── Document text ──
The present invention relates generally to the processing of coal tar, and in particular to the treatment of a high-solids coke oven coal tar to remove ash and other solids and recover a modified coal tar suitable for distillation to produce binder pitch.
As further background, coal tars are generated as by-products of coking processes in the steel industry. Coal tars are complex chemical mixtures containing aromatic chemicals and various solids, and their particular composition varies widely depending largely upon the coking process by which they are produced. Some modern coking processes lead to coal tars having very high solids contents. These tars are problematic because they are unsuitable for customary uses for coal tars and thus can generate high disposal costs.
Two important solid components of coal tars are ash and quinoline insoluble ("QI") components. Ash is generally known in the coal tar industry as the noncarbonaceous inorganic contaminant component of coal tar with a typical particle size greater than about 25 micrometers, with the major ash component being silicon. On the other hand, QI components are fine carbonaceous particles, generally 1 micrometer or less in particle size.
One use for coal tar is for the production of binder pitch which in turn is used in large volumes in the aluminum industry in the preparation of anodes. The binder pitch is prepared by distillation of the coal tar. To be suitable for distillation to binder pitch, a coal tar must have defined levels of ash and QI components. However, as noted above, some modern coking operations produce high-solids coal tars which have high levels of ash and QI components--levels that are far too high to be useful to prepare binder pitch. As such, there is a need for a process for treating ash-containing high-solids coal tars to produce modified coal tars that are suitable for the production of binder pitch. Such a process should be practicable on a large scale and maximize recovery of valuable products from the treated tars. The present invention addresses these needs.
In accordance with the present invention it has been discovered that coal tars, even extraordinarily high-solids and high-ash coal tars, can be subjected to a centrifugation at very high G forces (herein sometimes referred to as a "high-speed centrifugation") to dramatically reduce ash, QI and other solids levels, and produce a coal tar suited for use in the production of binder pitch. Accordingly, one preferred embodiment of the invention provides a process for treating an ash-containing coal tar to remove ash therefrom. The process includes the steps of (i) subjecting an ash-containing initial coal tar to centrifugation at a centrifugal force of about 5000 G's or greater so as to separate the coal tar into a first fraction having a reduced level of ash as compared to the initial coal tar and a second fraction having an increased level of ash compared to the initial tar, and, (ii) recovering the first fraction from the centrifugation. The high-speed centrifugation is advantageously carried out in a solids-ejecting, disk-stack centrifuge capable of generating 5000 G's or greater of centrifugal force. The high-speed centrifugation can be the first (and optionally only) centrifugation used in the treatment of the coal tar; however, in preferred processes, two or more centrifugation steps are used. For instance, processes of the invention can include a first centrifugation at a relatively lower G force (a "lower speed centrifugation") as compared to the high speed centrifugation, to provide an intermediate tar having a reduced ash level compared to the starting tar. The intermediate tar can then be subjected to one or more additional centrifugations, at least one of which is a high speed centrifugation as discussed above, to provide a finished coal tar with the desired characteristics. The lower speed centrifugation may be conducted at a centrifugal force, for example, of about 1000 G's or greater and typically in the range of about 1000 G's to about 4000 G's. The lower speed centrifugation can be carried out to advantage in a continuous decanter centrifuge.
───
── Input for this task ──
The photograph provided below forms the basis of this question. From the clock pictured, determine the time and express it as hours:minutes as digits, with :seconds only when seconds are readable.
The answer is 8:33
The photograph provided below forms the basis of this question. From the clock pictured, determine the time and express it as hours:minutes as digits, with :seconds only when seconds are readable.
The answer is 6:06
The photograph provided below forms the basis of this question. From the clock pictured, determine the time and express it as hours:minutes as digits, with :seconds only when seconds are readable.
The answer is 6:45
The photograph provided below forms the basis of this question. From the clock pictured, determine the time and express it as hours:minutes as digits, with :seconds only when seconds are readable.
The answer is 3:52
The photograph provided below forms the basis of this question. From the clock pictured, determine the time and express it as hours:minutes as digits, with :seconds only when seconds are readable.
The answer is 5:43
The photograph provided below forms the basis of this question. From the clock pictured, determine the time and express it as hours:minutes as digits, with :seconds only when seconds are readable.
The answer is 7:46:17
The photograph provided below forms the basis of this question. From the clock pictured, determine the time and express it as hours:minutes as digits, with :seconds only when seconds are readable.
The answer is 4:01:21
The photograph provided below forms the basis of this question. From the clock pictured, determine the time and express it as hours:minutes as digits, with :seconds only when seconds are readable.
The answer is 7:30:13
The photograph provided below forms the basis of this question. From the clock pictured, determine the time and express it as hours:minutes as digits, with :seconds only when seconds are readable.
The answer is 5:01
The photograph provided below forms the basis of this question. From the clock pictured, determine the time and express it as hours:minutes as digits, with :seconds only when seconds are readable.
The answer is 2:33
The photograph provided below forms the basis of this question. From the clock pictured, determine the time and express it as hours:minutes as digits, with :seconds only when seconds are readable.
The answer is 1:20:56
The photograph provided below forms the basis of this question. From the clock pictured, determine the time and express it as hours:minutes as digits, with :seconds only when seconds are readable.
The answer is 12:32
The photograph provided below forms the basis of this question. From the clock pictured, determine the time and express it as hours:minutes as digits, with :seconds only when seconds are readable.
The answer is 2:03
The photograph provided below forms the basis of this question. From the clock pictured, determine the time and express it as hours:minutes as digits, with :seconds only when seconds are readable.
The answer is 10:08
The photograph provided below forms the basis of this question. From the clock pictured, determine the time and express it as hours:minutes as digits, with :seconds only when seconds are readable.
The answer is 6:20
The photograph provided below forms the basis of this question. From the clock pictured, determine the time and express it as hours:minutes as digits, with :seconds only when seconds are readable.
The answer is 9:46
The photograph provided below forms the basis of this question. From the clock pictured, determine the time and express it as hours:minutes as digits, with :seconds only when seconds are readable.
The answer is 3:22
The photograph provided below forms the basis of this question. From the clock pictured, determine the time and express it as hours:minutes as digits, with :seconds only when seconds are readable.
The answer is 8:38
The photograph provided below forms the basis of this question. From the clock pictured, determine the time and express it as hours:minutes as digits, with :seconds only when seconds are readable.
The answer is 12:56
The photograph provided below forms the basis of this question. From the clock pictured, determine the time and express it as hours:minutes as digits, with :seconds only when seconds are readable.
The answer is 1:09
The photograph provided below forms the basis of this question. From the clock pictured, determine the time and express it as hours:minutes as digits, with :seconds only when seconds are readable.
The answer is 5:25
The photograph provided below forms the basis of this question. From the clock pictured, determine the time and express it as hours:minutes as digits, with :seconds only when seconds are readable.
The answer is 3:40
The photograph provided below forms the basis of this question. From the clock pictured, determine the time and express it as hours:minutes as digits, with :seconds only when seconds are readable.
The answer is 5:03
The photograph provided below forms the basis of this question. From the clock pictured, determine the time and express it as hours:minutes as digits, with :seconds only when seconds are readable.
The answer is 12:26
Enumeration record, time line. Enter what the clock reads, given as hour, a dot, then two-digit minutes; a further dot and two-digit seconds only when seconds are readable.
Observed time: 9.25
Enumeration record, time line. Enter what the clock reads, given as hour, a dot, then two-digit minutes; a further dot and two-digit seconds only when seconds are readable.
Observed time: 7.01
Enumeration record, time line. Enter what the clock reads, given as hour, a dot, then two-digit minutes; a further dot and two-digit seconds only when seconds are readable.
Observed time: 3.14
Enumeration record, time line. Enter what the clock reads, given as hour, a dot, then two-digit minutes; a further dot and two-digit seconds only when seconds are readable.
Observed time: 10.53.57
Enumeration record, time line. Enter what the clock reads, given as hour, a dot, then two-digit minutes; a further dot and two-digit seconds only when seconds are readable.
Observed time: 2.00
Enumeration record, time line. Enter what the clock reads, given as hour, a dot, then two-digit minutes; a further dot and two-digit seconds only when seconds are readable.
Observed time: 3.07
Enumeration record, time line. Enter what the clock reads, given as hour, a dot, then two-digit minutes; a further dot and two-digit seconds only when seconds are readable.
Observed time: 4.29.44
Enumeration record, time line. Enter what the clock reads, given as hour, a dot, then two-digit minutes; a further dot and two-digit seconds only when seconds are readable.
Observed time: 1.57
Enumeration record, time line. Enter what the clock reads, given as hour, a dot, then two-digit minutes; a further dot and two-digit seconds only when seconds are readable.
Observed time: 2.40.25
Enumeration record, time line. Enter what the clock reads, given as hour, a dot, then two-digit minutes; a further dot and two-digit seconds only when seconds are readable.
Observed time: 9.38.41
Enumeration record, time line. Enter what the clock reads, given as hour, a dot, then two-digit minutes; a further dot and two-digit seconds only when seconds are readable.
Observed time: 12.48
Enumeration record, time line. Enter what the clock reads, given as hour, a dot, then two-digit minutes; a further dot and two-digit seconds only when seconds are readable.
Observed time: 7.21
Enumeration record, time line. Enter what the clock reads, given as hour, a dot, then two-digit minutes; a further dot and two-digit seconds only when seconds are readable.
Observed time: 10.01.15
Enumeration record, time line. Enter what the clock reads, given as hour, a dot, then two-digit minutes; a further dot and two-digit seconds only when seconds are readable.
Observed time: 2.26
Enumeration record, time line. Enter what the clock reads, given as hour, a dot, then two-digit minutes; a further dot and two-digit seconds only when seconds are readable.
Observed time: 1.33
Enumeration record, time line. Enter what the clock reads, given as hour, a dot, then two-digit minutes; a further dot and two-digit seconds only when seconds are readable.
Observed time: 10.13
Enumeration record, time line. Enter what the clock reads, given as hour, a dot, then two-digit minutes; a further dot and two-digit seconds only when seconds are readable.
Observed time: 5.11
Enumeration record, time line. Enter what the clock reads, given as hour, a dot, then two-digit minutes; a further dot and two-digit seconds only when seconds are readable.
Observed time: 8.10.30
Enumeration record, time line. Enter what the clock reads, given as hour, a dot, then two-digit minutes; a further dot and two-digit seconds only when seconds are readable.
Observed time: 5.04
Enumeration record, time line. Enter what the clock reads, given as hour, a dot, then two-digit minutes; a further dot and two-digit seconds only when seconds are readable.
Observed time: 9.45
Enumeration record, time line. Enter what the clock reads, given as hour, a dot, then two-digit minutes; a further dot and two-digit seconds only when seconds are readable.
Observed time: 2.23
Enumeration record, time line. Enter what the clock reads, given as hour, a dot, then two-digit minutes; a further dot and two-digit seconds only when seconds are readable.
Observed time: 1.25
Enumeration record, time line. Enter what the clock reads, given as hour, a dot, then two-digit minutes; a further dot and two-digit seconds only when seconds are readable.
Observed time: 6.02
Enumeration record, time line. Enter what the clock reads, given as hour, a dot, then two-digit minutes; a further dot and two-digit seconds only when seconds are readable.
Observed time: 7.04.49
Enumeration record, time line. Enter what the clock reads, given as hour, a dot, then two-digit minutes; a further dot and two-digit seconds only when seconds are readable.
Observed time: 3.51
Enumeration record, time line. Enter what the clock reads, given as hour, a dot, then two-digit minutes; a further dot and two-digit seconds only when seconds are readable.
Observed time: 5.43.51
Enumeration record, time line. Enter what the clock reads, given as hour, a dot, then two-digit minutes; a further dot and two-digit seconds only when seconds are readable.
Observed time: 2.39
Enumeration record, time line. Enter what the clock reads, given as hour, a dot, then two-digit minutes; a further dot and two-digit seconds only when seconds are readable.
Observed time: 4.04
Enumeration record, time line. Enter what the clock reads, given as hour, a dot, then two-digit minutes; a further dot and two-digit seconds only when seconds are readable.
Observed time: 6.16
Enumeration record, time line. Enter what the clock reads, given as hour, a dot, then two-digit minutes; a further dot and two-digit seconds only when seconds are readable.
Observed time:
───
* Problems to work on
1 > Set down the coal tar passage word for word, between "The present invention relates" and "produce binder pitch.", inclusive.
2 > Rewrite the Records rows from the first row through the line holding "The answer is 7:46:17", inclusive, with "determine" replaced by "work out" and everything else unchanged. Give only those rows.

* Answers in order
1 >
The present invention relates generally to the processing of coal tar, and in particular to the treatment of a high-solids coke oven coal tar to remove ash and other solids and recover a modified coal tar suitable for distillation to produce binder pitch.

2 >
The photograph provided below forms the basis of this question. From the clock pictured, work out the time and express it as hours:minutes as digits, with :seconds only when seconds are readable.
The answer is 8:33
The photograph provided below forms the basis of this question. From the clock pictured, work out the time and express it as hours:minutes as digits, with :seconds only when seconds are readable.
The answer is 6:06
The photograph provided below forms the basis of this question. From the clock pictured, work out the time and express it as hours:minutes as digits, with :seconds only when seconds are readable.
The answer is 6:45
The photograph provided below forms the basis of this question. From the clock pictured, work out the time and express it as hours:minutes as digits, with :seconds only when seconds are readable.
The answer is 3:52
The photograph provided below forms the basis of this question. From the clock pictured, work out the time and express it as hours:minutes as digits, with :seconds only when seconds are readable.
The answer is 5:43
The photograph provided below forms the basis of this question. From the clock pictured, work out the time and express it as hours:minutes as digits, with :seconds only when seconds are readable.
The answer is 7:46:17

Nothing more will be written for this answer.